Le travail indépendant est probablement une réponse efficace aux nouveaux désirs associés au travail considéré comme un élément de création de soi. En premier lieu, parce que la liberté et la flexibilité qu’elle permet correspondent à une soif d’autonomie de plus en plus manifeste.
Si les jeunes générations sont les plus exigeantes de cette autonomie, l’activité indépendante se développe dans la plupart des tranches d’âge. Deuxièmement, parce que les tendances de consommation elles-mêmes évoluent vers une volonté de personnaliser la relation contractuelle au-delà de l’organisation.

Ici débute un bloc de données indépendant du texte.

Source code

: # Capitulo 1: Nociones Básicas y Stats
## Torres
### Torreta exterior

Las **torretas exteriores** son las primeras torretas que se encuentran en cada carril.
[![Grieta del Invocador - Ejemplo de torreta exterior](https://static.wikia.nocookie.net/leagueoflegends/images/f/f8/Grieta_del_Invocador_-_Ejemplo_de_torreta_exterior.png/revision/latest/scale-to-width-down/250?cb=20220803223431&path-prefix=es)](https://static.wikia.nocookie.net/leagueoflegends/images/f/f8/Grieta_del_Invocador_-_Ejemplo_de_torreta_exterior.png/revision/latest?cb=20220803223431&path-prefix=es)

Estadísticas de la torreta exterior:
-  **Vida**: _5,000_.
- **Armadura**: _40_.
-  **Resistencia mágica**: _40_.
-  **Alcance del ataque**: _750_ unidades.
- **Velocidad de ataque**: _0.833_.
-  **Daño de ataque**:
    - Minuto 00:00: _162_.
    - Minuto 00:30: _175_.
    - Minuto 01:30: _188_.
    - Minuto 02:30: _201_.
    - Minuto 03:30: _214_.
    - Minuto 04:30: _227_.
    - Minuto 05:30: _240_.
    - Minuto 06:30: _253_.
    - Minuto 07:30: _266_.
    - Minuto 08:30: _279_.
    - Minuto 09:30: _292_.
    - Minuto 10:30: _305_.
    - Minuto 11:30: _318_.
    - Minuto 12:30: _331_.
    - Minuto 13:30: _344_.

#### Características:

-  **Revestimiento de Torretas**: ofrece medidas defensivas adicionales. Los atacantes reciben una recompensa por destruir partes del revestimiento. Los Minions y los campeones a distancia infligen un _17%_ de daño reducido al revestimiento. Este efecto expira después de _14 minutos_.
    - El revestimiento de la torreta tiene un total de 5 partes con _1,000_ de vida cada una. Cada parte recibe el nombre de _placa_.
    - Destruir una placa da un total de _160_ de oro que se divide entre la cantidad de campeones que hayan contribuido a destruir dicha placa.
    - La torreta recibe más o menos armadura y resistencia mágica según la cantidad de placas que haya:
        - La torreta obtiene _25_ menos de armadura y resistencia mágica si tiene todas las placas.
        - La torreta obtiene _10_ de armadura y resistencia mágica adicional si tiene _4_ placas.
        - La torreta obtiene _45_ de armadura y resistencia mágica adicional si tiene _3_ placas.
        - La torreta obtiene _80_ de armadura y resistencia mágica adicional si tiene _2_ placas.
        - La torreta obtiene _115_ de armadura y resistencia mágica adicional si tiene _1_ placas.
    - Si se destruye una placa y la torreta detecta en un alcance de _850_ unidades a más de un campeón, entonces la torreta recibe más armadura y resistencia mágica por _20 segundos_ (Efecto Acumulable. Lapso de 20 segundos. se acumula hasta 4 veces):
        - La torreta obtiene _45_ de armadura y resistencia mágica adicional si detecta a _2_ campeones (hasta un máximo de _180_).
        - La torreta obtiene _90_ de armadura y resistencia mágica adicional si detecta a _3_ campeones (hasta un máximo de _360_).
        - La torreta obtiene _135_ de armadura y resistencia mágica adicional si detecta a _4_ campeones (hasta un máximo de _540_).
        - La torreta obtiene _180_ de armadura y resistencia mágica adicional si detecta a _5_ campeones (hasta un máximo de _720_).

Le travailleur indépendant apparaît donc dans de meilleures conditions que l’entreprise pour personnifier cette relation client-fournisseur.
Enfin, l’apparition récente de plateformes numériques dans le domaine du transport de personnes, de la livraison de repas en milieu urbain ou encore de l’hôtellerie professionnelle ou de loisirs, a permis la création d’un marché virtuel où se rencontrent prestataires et acheteurs. Cette possibilité de diviser le travail par « tâche », également appelée gig economy, offre une multiplicité d’options aux travailleurs indépendants et la possibilité de structurer leur activité professionnelle indépendamment d’une relation salariale avec une entreprise.
Lame de sol ou effet de mode? Probablement un peu des deux. Pour avancer dans cette analyse du travail indépendant, il faudra rapidement explorer quatre axes : les évolutions socioculturelles de l’entrepreneuriat et les nouvelles pratiques managériales associées ; la qualité de vie et le bien-être au travail dans l’entrepreneuriat individuel ; gouvernance et modes de production du travail indépendant ; et les nouvelles formes d’entrepreneuriat en Europe. C’est sans doute l’étude de ces quatre axes qui apportera une réponse plus précise à la question.